* **Source text**

Exemption declarations for qualifying non-resident persons remain valid for a maximum period of 6 years. This period of validity is determined by the date on which the relevant certificates accompanying the exemption declarations are issued. The legislation confirms that these certificates remain valid for the period from the date of issue until 31 December in the fifth year following the year in which the certificate was issued, thus providing for a maximum period of validity of 6 years where a certificate was issued on 1 January in a year.

All queries in relation to the DWT scheme, including requests for additional information, forms etc. should be addressed to:

DWT Section
Office of the Revenue Commissioners
Government Offices
Nenagh
Co. Tipperary
Ireland

Tel: +353-67-33533
Fax.: +353-67-33822
e-mail: info@dwt.revenue.ie

DWT Documentation

The following is a list of the documentation most commonly used in connection with DWT:

  • Exemption Declaration forms:
    • Composite Resident Form is used for declarations to be made by “excluded persons” resident in Ireland
    • Composite Non-Resident Form is used for declarations to be made by “qualifying non-resident persons” not resident in Ireland.
  • The DWT Declaration and Payslip is used for the return which all paying companies and AWAs are obliged to make to Revenue by the 14th. of the month following that in which a distribution is made and which contains summary details of distributions made and DWT deducted.
  • The Guide to the Submission of Returns in Electronic Form provides a specification for the electronic returns which paying companies and AWAs are obliged to make to Revenue by the 14th. of the month following that in which a distribution is made and which contain details of each person to whom a relevant distribution is made.
  • Where Revenue is satisfied that a paying company/AWA does not have the facility to make an electronic return, a “paper” return can be made using the DWT Distribution Details form.

* **Data supplied**
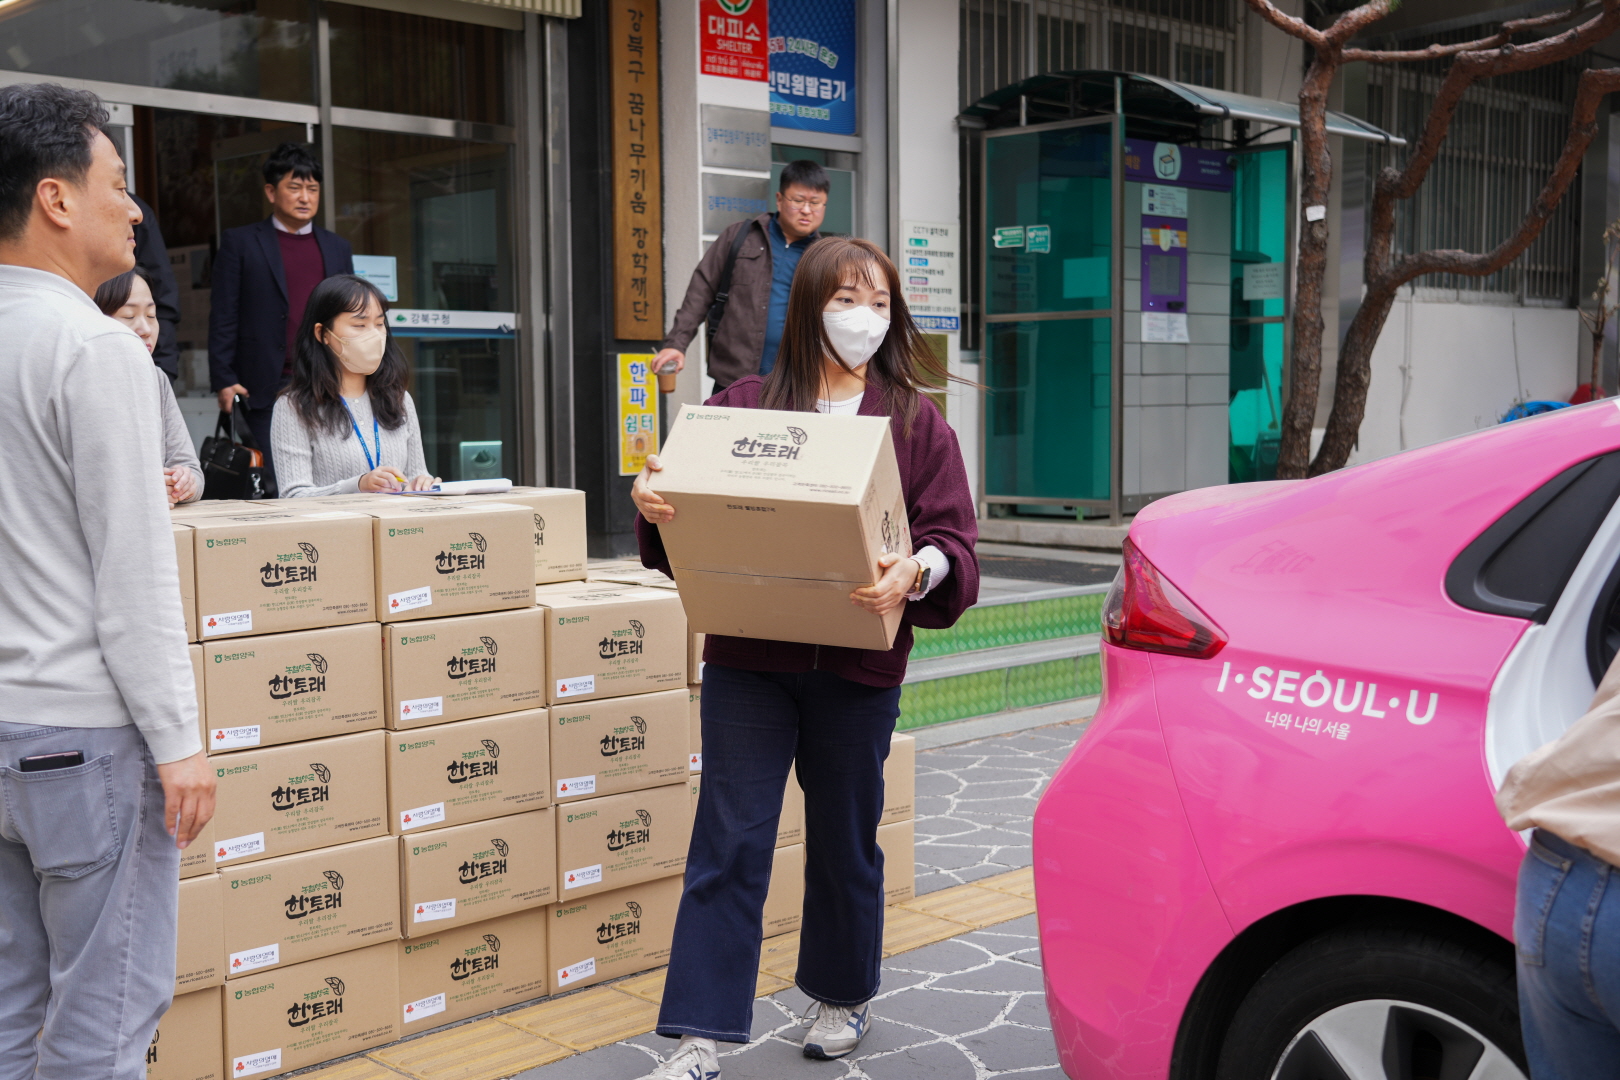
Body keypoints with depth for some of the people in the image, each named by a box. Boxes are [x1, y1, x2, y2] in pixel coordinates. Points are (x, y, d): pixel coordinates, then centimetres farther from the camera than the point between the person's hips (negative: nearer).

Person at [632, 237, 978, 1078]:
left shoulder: (916, 421, 4)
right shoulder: (743, 404, 5)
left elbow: (955, 541, -3)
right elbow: (693, 511, 5)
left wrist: (915, 572, -25)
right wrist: (651, 499, -17)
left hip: (857, 666, 0)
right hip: (748, 660, 0)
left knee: (845, 839, 15)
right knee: (729, 843, -1)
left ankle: (843, 998, 37)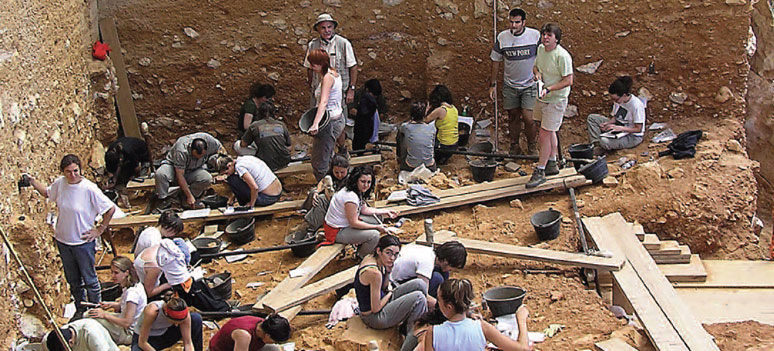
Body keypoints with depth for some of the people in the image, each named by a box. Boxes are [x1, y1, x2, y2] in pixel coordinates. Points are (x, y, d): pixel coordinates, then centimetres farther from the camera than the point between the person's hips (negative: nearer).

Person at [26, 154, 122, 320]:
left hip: (83, 242, -5)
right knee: (72, 280, 21)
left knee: (89, 280, 9)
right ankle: (80, 310, 39)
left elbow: (111, 209, -16)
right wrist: (32, 181, 4)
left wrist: (99, 230, -12)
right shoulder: (59, 183, -8)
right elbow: (47, 193, 16)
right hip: (63, 240, 5)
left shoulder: (89, 189, -24)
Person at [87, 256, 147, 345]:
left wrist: (105, 315, -20)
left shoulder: (133, 293, -27)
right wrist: (112, 305, -2)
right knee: (88, 314, 6)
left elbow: (126, 323, -27)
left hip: (129, 334, -10)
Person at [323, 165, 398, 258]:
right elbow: (354, 223, -24)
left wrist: (386, 211, 11)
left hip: (345, 223, 10)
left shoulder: (358, 191, 0)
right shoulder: (351, 196, -31)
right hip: (337, 232, -10)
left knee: (375, 219, 14)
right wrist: (377, 227, -17)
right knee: (374, 235, -19)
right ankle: (361, 257, 7)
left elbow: (364, 209, 15)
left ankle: (362, 247, 25)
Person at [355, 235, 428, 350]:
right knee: (418, 297, -21)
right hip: (374, 317, -10)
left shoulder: (371, 258, -2)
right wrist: (389, 294, -6)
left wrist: (388, 271, -7)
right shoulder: (374, 272, -31)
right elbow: (376, 308, -24)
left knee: (420, 284, 2)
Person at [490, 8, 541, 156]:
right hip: (510, 85, 2)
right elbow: (496, 61, 5)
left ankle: (532, 147, 14)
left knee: (528, 118, -9)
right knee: (513, 117, 11)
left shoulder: (535, 35, -11)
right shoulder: (502, 37, -6)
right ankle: (514, 146, 27)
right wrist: (493, 84, 7)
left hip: (529, 84, -2)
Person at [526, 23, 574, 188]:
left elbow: (568, 81, -21)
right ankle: (552, 164, 36)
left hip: (556, 100, -8)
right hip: (542, 98, 8)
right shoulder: (541, 49, 1)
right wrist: (537, 73, -5)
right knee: (549, 132, 20)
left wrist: (548, 89, -28)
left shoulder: (562, 56, -23)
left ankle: (540, 171, 0)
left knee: (544, 135, -7)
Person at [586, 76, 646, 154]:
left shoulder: (636, 105, -28)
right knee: (591, 118, -1)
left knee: (605, 141, -34)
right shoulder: (618, 100, -5)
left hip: (633, 137, -8)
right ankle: (597, 145, -10)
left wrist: (619, 128, -34)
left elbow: (638, 129, -24)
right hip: (619, 128, 8)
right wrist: (607, 123, -12)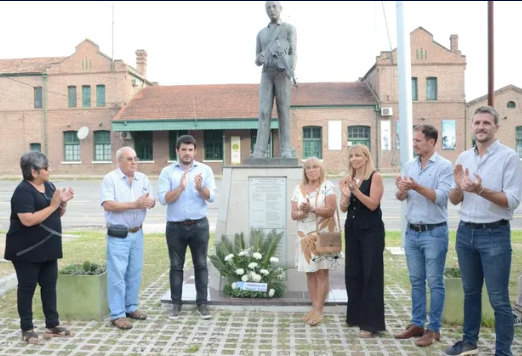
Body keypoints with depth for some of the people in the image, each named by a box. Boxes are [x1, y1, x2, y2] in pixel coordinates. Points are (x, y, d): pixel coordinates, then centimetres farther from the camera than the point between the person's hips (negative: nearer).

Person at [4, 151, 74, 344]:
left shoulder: (49, 186, 7)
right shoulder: (23, 191, -17)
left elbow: (58, 214, 15)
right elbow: (28, 220, -27)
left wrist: (63, 202, -5)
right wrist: (52, 205, -21)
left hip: (47, 248, 8)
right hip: (27, 250, -7)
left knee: (49, 285, 12)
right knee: (27, 287, 5)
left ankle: (52, 325, 22)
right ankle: (27, 329, 17)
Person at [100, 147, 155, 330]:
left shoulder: (143, 178, 8)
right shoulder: (110, 178, -8)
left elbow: (152, 202, 7)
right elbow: (108, 205, -18)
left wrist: (148, 202, -18)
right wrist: (135, 204, -21)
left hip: (137, 233, 6)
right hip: (118, 235, -5)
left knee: (135, 273, 12)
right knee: (117, 275, -2)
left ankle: (131, 307, 25)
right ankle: (117, 314, 5)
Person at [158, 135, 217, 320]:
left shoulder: (205, 170, 1)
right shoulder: (167, 171, -1)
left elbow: (212, 196, -7)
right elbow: (163, 199, -11)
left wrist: (200, 188, -27)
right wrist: (181, 187, -25)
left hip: (199, 225, 0)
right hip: (175, 227, 0)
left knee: (201, 265, 6)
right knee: (176, 266, 8)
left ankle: (202, 303, 16)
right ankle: (176, 304, 18)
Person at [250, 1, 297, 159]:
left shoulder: (289, 29, 11)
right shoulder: (261, 34, 24)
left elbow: (294, 53, -1)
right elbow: (258, 62, 20)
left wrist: (292, 69, -24)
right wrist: (258, 59, -7)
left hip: (282, 73, -3)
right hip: (266, 74, 3)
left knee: (283, 111, -7)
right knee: (264, 111, -9)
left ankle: (286, 150, -6)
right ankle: (259, 152, -16)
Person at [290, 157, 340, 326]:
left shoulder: (327, 186, -3)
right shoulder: (298, 189, 8)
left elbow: (331, 210, -12)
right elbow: (293, 214, 6)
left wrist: (312, 208, -24)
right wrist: (302, 212, -16)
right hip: (305, 235, 4)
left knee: (321, 272, -2)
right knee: (310, 272, 7)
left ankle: (318, 310, 3)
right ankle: (314, 308, 16)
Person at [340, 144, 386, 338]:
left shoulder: (375, 177, -6)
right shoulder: (348, 178, 10)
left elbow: (373, 204, -14)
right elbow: (343, 208, 6)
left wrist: (356, 190, -23)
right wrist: (346, 193, -13)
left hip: (371, 231, -6)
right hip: (352, 230, 6)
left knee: (371, 275, -3)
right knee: (352, 273, 10)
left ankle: (371, 323, 2)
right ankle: (356, 316, 23)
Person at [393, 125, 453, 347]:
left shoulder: (444, 166, -8)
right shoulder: (409, 165, 9)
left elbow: (440, 197, -17)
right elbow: (401, 198, 6)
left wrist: (416, 187, -26)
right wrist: (401, 189, -15)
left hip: (434, 232, -6)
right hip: (412, 231, 6)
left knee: (434, 282, 2)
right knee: (416, 281, 13)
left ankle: (434, 329, 11)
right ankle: (417, 324, 23)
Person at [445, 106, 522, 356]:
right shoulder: (463, 157, 8)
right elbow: (453, 200, 8)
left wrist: (481, 190, -28)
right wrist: (458, 187, -13)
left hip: (495, 235, -5)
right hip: (465, 233, 6)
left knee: (498, 299, 1)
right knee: (471, 292, 18)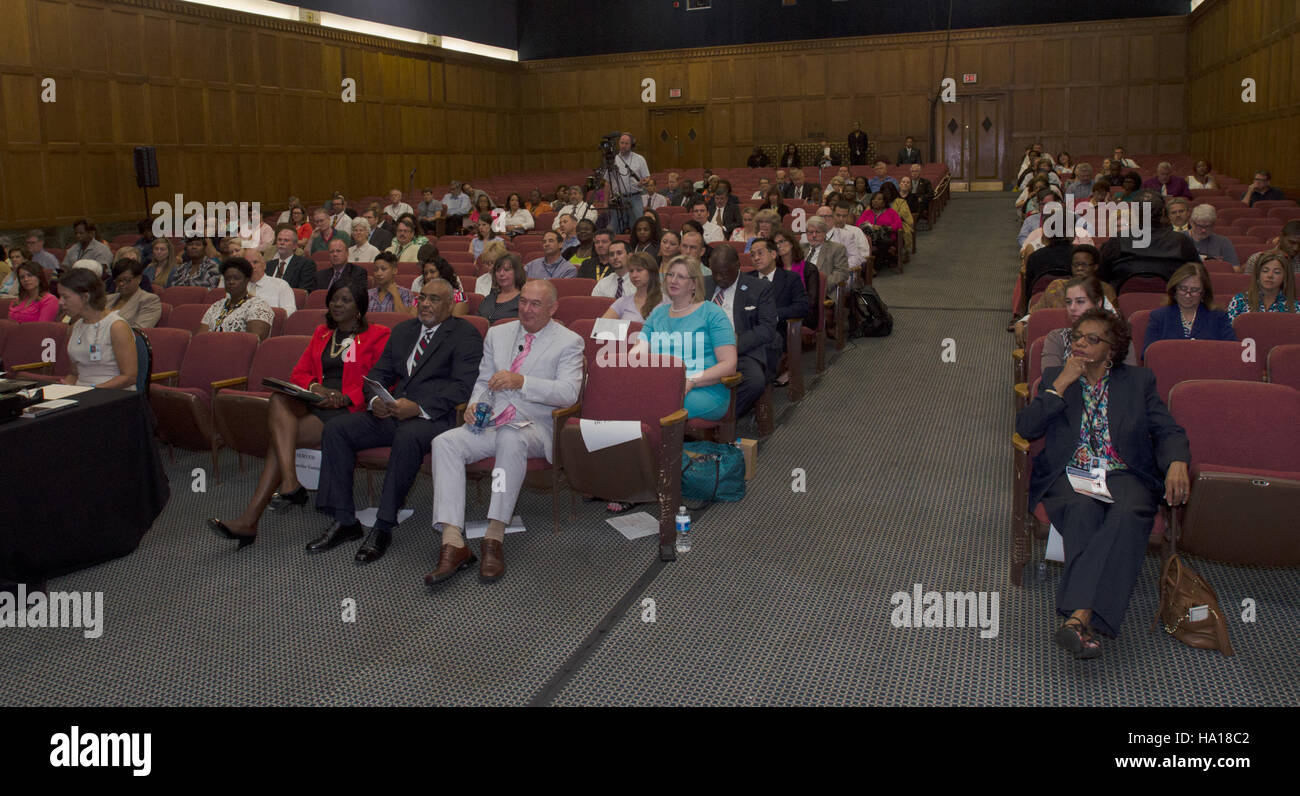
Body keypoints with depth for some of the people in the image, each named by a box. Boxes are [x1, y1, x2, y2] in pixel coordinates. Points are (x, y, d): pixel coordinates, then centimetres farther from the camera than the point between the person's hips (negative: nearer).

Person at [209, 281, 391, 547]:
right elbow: (299, 373, 17)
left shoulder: (377, 335, 5)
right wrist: (315, 388, -7)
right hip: (314, 405, 6)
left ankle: (249, 520, -23)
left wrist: (343, 398, -18)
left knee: (282, 437, -23)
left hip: (349, 412, -6)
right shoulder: (321, 333, 24)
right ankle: (290, 483, -36)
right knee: (279, 400, -27)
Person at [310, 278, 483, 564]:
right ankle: (344, 521, -8)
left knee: (407, 438, -38)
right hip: (391, 411, 7)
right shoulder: (403, 331, 23)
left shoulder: (465, 335, 1)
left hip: (434, 416, -7)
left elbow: (463, 386, -11)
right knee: (336, 429, -12)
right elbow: (378, 372, 20)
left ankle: (383, 527, -26)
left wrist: (419, 407, -22)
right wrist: (375, 399, -4)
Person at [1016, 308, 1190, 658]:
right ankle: (1084, 622, -47)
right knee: (1084, 510, -36)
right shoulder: (1054, 378, 16)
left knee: (1129, 515, -36)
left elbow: (1168, 431, 8)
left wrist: (1176, 463, -14)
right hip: (1069, 474, 0)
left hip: (1124, 475, 0)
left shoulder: (1139, 380, 17)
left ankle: (1078, 616, -49)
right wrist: (1062, 383, -3)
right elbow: (1026, 428, 3)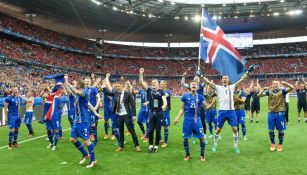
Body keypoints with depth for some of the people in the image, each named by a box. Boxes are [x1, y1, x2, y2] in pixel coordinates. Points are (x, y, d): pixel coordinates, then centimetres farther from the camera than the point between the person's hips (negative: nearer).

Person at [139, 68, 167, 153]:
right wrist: (141, 73, -11)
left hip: (159, 112, -2)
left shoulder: (161, 91, -3)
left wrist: (164, 106, -37)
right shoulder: (149, 90, 4)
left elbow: (164, 100, -17)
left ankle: (156, 146, 18)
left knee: (158, 130, 6)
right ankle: (151, 145, 21)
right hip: (152, 112, 2)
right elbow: (141, 83, -2)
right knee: (151, 130, 6)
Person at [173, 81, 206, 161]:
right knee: (185, 138, 3)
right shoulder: (185, 96, 2)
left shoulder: (200, 97, 4)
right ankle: (187, 155, 23)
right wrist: (177, 118, -1)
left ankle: (202, 155, 20)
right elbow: (182, 109, 6)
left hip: (197, 119, 0)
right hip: (187, 119, 0)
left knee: (201, 137, 0)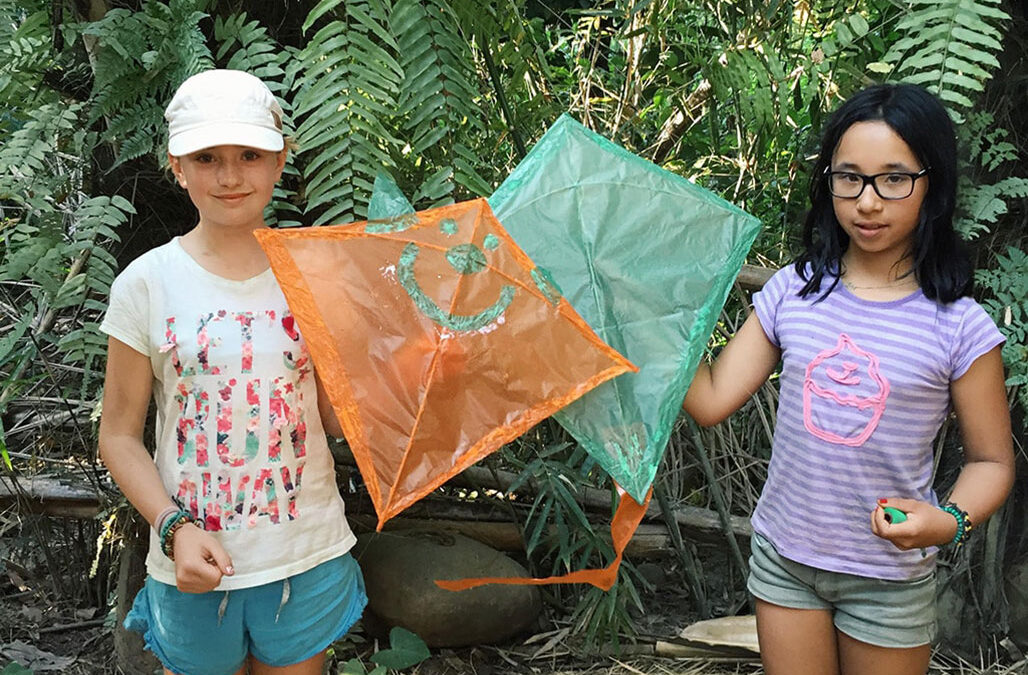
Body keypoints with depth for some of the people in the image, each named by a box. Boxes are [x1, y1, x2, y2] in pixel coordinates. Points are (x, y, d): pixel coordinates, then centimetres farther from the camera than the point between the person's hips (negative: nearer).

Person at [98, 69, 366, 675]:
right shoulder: (148, 284, -7)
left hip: (309, 554, 1)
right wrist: (175, 529, -16)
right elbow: (120, 436, -3)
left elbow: (336, 416, 2)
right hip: (195, 561, -1)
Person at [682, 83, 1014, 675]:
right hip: (783, 557, 3)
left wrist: (950, 521, -23)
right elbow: (711, 400, -6)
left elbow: (991, 460, -4)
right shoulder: (792, 292, -5)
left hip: (890, 579, -2)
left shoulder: (960, 327, -13)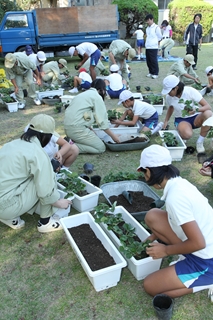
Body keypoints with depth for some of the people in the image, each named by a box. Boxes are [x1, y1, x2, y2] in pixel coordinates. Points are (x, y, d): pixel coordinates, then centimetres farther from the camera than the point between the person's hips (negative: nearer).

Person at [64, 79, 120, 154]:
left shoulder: (83, 94, 22)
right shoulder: (97, 97, -4)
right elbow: (102, 120, -4)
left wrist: (91, 131, 16)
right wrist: (113, 136, 6)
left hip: (68, 127, 9)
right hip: (77, 129, -9)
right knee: (101, 148, 0)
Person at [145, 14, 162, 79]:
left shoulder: (156, 27, -6)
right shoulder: (147, 28, 14)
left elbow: (160, 37, -1)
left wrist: (156, 42, 6)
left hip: (153, 47, -7)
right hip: (147, 47, 7)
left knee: (154, 61, -5)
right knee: (148, 61, 9)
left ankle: (155, 73, 2)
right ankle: (151, 72, 21)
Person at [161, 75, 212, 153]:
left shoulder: (190, 91, -20)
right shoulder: (169, 97, -9)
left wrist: (196, 110, -40)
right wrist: (166, 121, 3)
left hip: (195, 118, 0)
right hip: (181, 120, 0)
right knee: (187, 134, -38)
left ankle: (200, 142, -18)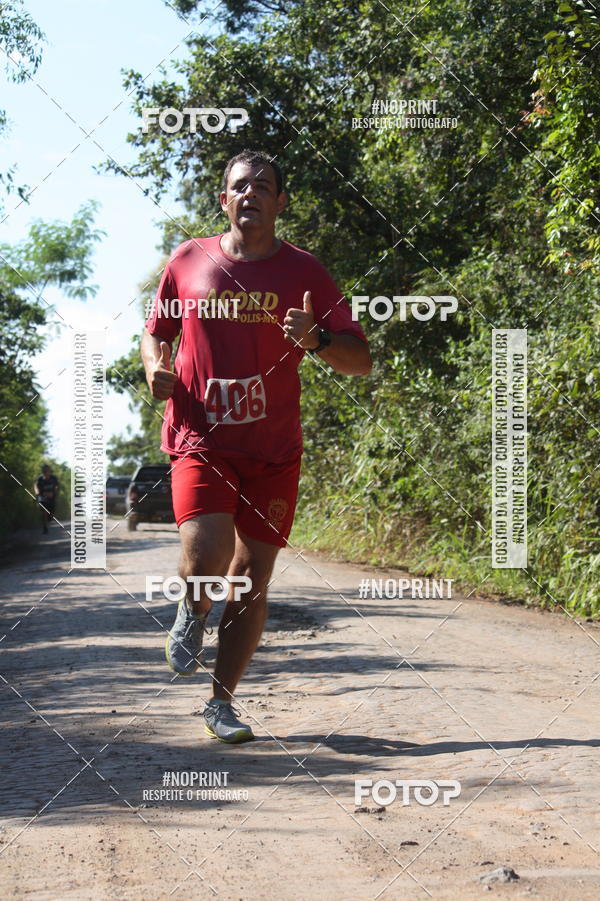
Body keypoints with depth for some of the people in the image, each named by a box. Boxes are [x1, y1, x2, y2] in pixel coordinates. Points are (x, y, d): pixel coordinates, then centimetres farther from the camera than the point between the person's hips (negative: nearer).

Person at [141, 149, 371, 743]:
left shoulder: (303, 272, 2)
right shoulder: (188, 260, 4)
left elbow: (361, 362, 1)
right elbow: (155, 331, 19)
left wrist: (316, 340, -20)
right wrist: (155, 367, -4)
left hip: (273, 450, 1)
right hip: (201, 440, -1)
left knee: (253, 579, 2)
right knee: (206, 555, -22)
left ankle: (221, 704, 16)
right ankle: (192, 611, 14)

* **Exercise details**
Continue the text on Ireland's dividend withholding tax from the point where it stops. The rows are separate material with no connection to the text on dividend withholding tax.

* **Result**
  • Similarly, the Guide to the Submission of QI Returns in Electronic Form specifies the manner in which QIs must make their returns when requested to do so by Revenue.
  • Dividend Withholding Tax Information Leaflet (DWT-INFO1) provides general guidance on DWT to investors and QIs/AWAs.

All of the above documentation may be obtained by contacting DWT Section at the above address and numbers.

Dividend Withholding Tax Refunds

Who can claim a refund of DWT?

  • Persons who are within the charge to income tax, where the amount of DWT deducted exceeds their income tax liability
  • Persons who are not within the charge to income tax
  • Persons who are “non-liable persons” for the purposes of DWT (i.e. excluded persons or qualifying non-resident persons).

Who processes these claims?

Generally speaking, claims for refunds from Irish individuals may be submitted to the individuals’ own Tax District. However, where a resident company, charity or pension scheme, which is an excluded person under the DWT legislation, suffers DWT as a result of not having its DWT exemption declaration in place in time, claims for refunds may be submitted to DWT Section.

Claims for refund may be submitted, using the Dividend Withholding Tax Refund Claim Form to

International Claims Section,
Office of the Revenue Commissioners,
Government Offices,
Nenagh,
Co. Tipperary,
Ireland

Tel: +353 67 33533
Fax:. +353 67 32916

What documentation is required to support a refund claim?

All refund claims should be accompanied by original dividend voucher(s) and/or subsidiary tax certificate(s). In certain instances, International Claims Section will entertain the processing of “bulk claims” from nominee companies on behalf of their underlying clients. Where such claims are permitted, Form: Bulk Claim Int should be used and, in addition to provision of original dividend voucher(s) and/or subsidiary tax certificate(s), nominee companies will be required to furnish statements to the effect that they hold the relevant shares in a nominee capacity only. Letters of authorisations are required from the underlying clients to the effect that the nominee companies are empowered to claim refunds of DWT on the clients’ behalf.

In order to establish entitlement to a refund, it will be necessary to provide the following information:

  • Individuals resident in a relevant territory - to show the tax resident status of the claimant, we will accept a copy of the certificate which was issued in order for the claimant to obtain an exemption from DWT.
  • Companies resident in a relevant territory and entitled to exemptions on the basis of tax residence status and control by persons not resident in Ireland - to establish the basis for entitlement to exemption, we will accept a copy of the certificates which were issued in order for the claimant to obtain an exemption from DWT.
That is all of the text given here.